**Task requirements:** Skip the pictures. Give all the data again exactly.

Exercise data Block Start

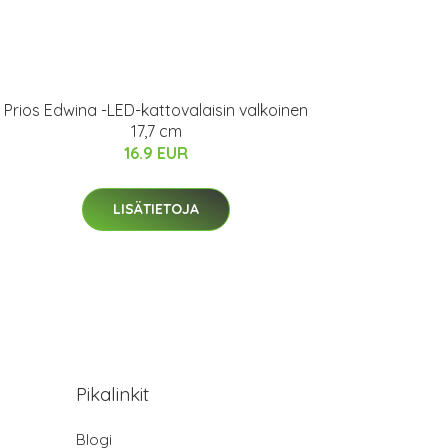
Prios Edwina -LED-kattovalaisin valkoinen
17,7 cm
16.9 EUR
LISÄTIETOJA
Pikalinkit
Blogi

Exercise data Block End

**The answer:**
Prios Edwina -LED-kattovalaisin valkoinen
17,7 cm
16.9 EUR
LISÄTIETOJA
Pikalinkit
Blogi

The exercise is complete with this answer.